Ardan mulai berani menggenggam tangannya. Tidak setiap waktu, hanya sesekali ketika kata-kata tidak lagi cukup untuk menjelaskan apa yang ia rasakan. Saat itu terjadi, Mira tahu bahwa ia sedang dicintai, bukan hanya dipikirkan.
Suatu sore yang lain, ketika mereka kembali duduk di tempat yang sama, Ardan berkata pelan, “Kalau suatu hari aku takut lagi, tolong ingatkan aku bahwa aku tidak berjalan sendiri.”
Mira menjawab, “Kalau suatu hari aku terluka, tolong tetap berada di sini. Tidak untuk memperbaiki, hanya untuk menemani.”
Dan demikianlah mereka berjalan. Tidak dengan kecepatan yang sama setiap waktu, tidak dengan kepastian bahwa segalanya akan baik-baik saja. Namun mereka berjalan bersama.

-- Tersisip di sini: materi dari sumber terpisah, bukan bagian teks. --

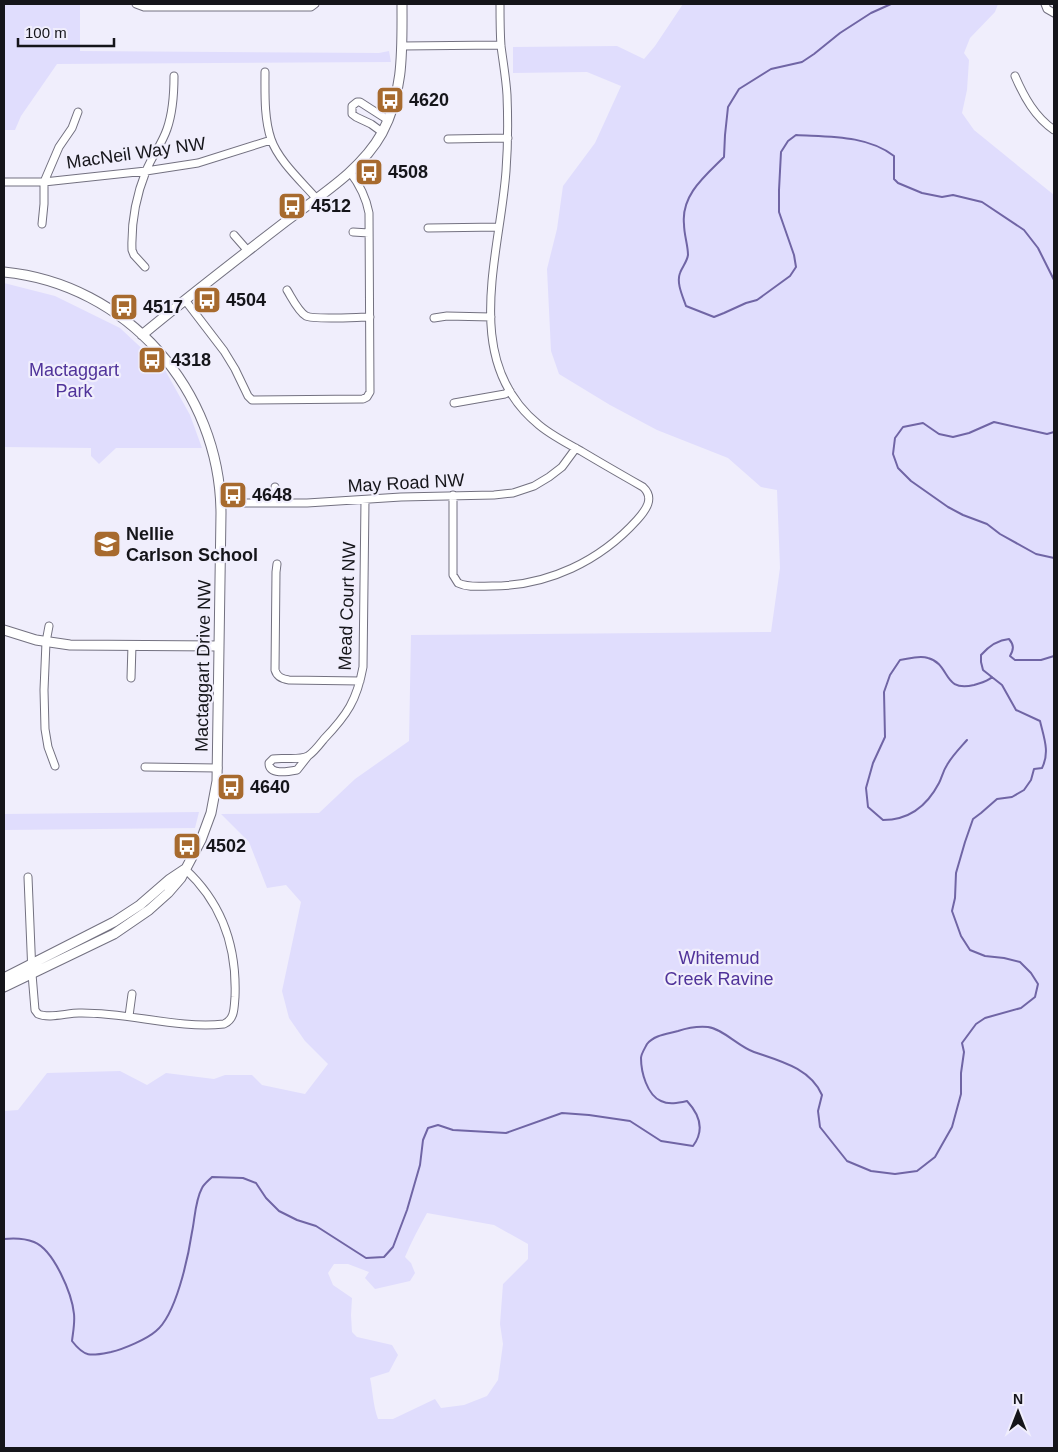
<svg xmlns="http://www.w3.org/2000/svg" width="1058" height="1452" font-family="Helvetica,sans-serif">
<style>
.green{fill:#e0ddfd;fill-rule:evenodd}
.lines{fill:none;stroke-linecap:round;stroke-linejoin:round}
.stream{stroke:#7065a5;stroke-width:2}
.minor-casing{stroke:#737180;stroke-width:9}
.tertiary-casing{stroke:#737180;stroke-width:11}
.minor{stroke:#fff;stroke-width:7}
.tertiary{stroke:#fff;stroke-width:9}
.labels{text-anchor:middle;stroke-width:4.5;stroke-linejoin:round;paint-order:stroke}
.poi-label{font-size:18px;font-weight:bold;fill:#15151a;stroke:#f0eefc;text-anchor:start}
.street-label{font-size:18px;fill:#15151a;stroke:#f0eefc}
.park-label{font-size:18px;fill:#50339a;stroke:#f0eefc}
</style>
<rect width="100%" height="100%" fill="#f0eefc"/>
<path class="green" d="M4,4H80V51L379,53L389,51L391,62L57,64L21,116L15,130H4Z
M683,4H998L995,12L970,38L964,53L969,60L967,90L962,113L974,130L1054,195V1448H4V1111L18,1110L47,1073L120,1071L147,1085L166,1073L214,1079L225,1075H252L262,1085L305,1094L328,1064L305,1041L289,1018L282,991L301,902L286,885L267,888L249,842L221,814L319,813L355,779L409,741L411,635L771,632L780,568L777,490L761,487L728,458L657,430L610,405L559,374L551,351L547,269L557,229L563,186L595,143L621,86L587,72L513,73V47L617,46L644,59L655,46ZM427,1213L494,1225L528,1244V1259L503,1284L500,1324L503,1344L498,1380L487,1396L464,1405L441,1408L435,1399L393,1419H378C373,1406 373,1392 370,1378L389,1372L398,1355L392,1345L357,1337L352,1332L351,1315L352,1298L333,1285L328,1273L334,1264H348L369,1272L365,1278L375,1289L410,1281L415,1273L411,1263L405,1257C411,1242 419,1228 427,1213Z
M4,283L55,296L120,328L165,370L190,415L202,448H116L99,464L91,456V448L4,447Z
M199,812L195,828L4,830V814Z"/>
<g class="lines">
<path class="stream" d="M891,4L871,13L840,33L814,54L802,62L771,69L739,89L728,107L725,135L724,157C705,176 681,195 684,224C684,235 688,245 688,255C687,262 682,267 680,273C676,283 683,297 686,306L714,317L724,313L746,303L757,300L790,276L796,267L794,255L779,212V190L781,152L788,141L796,135C829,137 867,135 894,156V179L898,183L922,193L942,197L953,195L982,202L1024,230L1038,248L1054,280
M1054,432L1047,434L994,422L969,433L953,437L939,434L923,423L903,427L895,438L893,454L898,468L911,481L948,507L963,515L987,524L1000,534L1036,554L1054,558
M967,740C960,748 952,756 947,765C943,771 942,777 939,783C927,806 909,820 883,820L868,807L866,788L873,763L885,737L884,692L890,675L900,660C908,659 919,655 928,658C951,664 942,693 974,685C980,683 987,682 992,677
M4,1239C14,1238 24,1238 34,1242C54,1250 72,1294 74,1314C75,1323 73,1332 72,1341C85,1358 91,1356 111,1352C124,1349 147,1339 156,1331C176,1315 188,1258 192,1232C195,1218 195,1201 202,1188C204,1184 209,1180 212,1177L243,1178L256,1183L266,1198L279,1211L297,1220L316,1226L366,1258L384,1257L393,1247L407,1210L420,1165L423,1140L428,1128L438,1125L453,1130L506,1133L562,1113L589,1115L630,1121L661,1141L693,1146C705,1130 700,1115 687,1101C678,1103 669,1105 661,1101C647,1095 641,1072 641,1058C641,1054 645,1048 647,1044C654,1035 667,1034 678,1031C687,1028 697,1026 708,1027C723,1029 739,1047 754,1052C780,1061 810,1068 822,1095L818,1111L820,1127L847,1161L871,1171L895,1174L917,1171L935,1157L952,1127L961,1094V1073L964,1052L962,1043L976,1024L985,1018L1021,1008L1035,997L1038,984L1031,973L1020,962L1004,958L985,956L970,950L961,936L952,911L955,898L956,873L965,842L973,819L981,813L997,799L1012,797L1024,790L1031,780L1034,769L1042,768C1050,752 1044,738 1040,721L1016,710L1002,685L983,670L981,662V655C989,646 997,640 1009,639C1014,645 1014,649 1010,656L1015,660H1041L1054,656"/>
<defs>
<path id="minor" d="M136,4L144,7H311L315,4
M1045,4L1047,9L1054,13
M402,46L501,45
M265,72C265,94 264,118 271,139C278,160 301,181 316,198
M1015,76C1024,97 1035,117 1054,130
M382,132L371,124L356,117L352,114V106L357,102H360L388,120
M448,139L508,138
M4,182H44L146,171L198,163L271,140
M42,224L44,204V182L59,147L72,128L78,112
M428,228L499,227
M353,232L369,233
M234,235L248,251
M145,267L134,255L132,250C131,222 136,196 146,171C152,156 162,144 167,129C173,112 174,94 174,76
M287,290C292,298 298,311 306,316C314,320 358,317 370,317
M185,300L224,351L235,369L248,396L252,400L363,399L367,397L370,392L369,213C366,197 360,185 350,172
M434,318L447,316L491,317
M454,403L505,394L510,391
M275,487V503
M453,495V575L458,583C468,588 481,586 492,586C548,586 600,561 637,520C646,510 655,498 643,487C622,475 601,463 581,451C566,443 551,435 539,425C460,361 500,255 506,171C508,145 508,120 507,95C506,78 503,62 501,46C500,32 500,18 500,4
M221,503H307L401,497L494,495L513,493L534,486L549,477L562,467L576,448
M277,564L276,572L275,670C277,677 282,679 289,680L360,681
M49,626L46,642L44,690L45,729L48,747L55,766
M131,678L132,645
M308,756L297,770C287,772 269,775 269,763L273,759C283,757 298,761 308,756C314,752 320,744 324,739C347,715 357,700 363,667L365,500
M145,767L218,768
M28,877L32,974L35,1010L38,1014C49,1019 67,1013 79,1013C128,1012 176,1029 224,1024C235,1019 234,1008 235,997C237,947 222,903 185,869
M129,1016L132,994"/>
<path id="tertiary" d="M4,272C127,284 220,390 221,513L217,781L211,813L201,840L181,878L168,893L149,910L114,934L4,987
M142,335C189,296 237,259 285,222C319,196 361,171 382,133C404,92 402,49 402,4
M4,630L36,640L70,645L219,646
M4,978L114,922L140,905L170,879L185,869"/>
</defs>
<use href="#minor" class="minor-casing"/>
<use href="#tertiary" class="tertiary-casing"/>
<use href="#minor" class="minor"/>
<use href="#tertiary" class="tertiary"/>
</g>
<defs>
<symbol id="bus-square" viewBox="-11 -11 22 22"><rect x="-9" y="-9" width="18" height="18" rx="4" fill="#a76a2e" stroke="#f0eefc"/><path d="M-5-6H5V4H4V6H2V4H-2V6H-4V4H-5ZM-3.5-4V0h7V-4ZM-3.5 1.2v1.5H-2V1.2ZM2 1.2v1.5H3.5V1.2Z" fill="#fff"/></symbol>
<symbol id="school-square" viewBox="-11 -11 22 22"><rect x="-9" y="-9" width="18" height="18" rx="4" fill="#a76a2e" stroke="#f0eefc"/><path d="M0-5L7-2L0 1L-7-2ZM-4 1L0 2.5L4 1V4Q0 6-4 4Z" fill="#fff"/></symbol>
</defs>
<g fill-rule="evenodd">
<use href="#bus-square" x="374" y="84" width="32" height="32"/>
<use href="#bus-square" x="353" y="156" width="32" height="32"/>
<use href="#bus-square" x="276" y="190" width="32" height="32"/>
<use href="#bus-square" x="191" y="284" width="32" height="32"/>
<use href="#bus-square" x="108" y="291" width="32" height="32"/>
<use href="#bus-square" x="136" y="344" width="32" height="32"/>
<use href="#bus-square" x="217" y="479" width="32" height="32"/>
<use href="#school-square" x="91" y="528" width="32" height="32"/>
<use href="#bus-square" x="215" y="771" width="32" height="32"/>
<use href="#bus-square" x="171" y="830" width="32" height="32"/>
</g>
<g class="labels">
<g class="poi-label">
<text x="409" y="106">4620</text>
<text x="388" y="178">4508</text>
<text x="311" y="212">4512</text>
<text x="226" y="306">4504</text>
<text x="143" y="313">4517</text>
<text x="171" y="366">4318</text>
<text x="252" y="501">4648</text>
<text x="126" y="540">Nellie<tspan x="126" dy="21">Carlson School</tspan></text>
<text x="250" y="793">4640</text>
<text x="206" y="852">4502</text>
</g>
<g class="street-label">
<text transform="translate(136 153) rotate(-8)" y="6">MacNeil Way NW</text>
<text transform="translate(406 483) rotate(-3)" y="6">May Road NW</text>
<text transform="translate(347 606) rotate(-88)" y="6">Mead Court NW</text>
<text transform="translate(203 666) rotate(-89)" y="6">Mactaggart Drive NW</text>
</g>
<g class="park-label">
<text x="74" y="376">Mactaggart<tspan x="74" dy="21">Park</tspan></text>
<text x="719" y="964">Whitemud<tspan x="719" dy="21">Creek Ravine</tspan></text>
</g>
</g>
<rect width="1058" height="1452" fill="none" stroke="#15151a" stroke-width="10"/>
<g transform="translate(1018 1412)" stroke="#f0eefc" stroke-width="4" paint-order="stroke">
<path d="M0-4L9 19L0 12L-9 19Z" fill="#15151a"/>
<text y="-8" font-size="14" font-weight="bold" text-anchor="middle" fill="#15151a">N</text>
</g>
<path d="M18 38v8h96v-8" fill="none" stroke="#15151a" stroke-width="2.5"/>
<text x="25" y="38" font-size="15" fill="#15151a" stroke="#f0eefc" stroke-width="4" paint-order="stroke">100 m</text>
</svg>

Dalam cerita ini, cinta bukan tentang drama besar, bukan tentang janji-janji yang melambung tinggi, dan bukan tentang pelukan di tengah hujan yang berakhir dengan tawa panjang. Cinta di sini adalah tentang keberanian untuk tetap ada. Tentang memilih hadir. Tentang memahami bahwa manusia selalu berubah, dan cinta pun tumbuh mengikuti perubahan itu.
Di dunia yang penuh dengan cerita cinta, dari buku, film, lagu, bahkan di sudut-sudut internet seperti gudang4d, kisah-kisah seperti ini mungkin terdengar sederhana. Tetapi justru kesederhanaan itu yang membuatnya terasa nyata. Karena cinta sejati tidak selalu datang dengan letupan besar. Kadang cinta datang dalam bentuk langkah kecil, tatapan pelan, dan kalimat yang diucapkan tanpa drama:
“Aku di sini.”
Dan selama itu masih bisa diucapkan, cinta belum pernah benar-benar pergi.